• [What is being asked]: This exercise asks for a copy of each line in the records below with the word "category" in it.

[Collection entries]
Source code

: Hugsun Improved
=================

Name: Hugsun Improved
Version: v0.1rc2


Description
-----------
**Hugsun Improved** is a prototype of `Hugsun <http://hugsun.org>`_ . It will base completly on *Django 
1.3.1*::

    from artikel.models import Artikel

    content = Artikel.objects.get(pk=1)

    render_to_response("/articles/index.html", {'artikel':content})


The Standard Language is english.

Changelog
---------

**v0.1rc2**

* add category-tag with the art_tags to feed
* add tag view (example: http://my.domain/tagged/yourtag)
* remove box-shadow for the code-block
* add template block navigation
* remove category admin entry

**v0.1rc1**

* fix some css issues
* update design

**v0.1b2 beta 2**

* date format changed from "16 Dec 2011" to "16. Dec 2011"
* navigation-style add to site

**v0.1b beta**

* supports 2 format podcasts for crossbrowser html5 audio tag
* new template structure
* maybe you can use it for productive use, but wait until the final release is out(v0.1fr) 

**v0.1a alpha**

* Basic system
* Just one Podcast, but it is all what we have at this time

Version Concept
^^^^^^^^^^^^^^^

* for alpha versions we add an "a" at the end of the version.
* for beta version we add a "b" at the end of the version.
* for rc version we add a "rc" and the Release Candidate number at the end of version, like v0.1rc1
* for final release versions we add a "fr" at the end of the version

• [Output for this task]:
* add category-tag with the art_tags to feed
* remove category admin entry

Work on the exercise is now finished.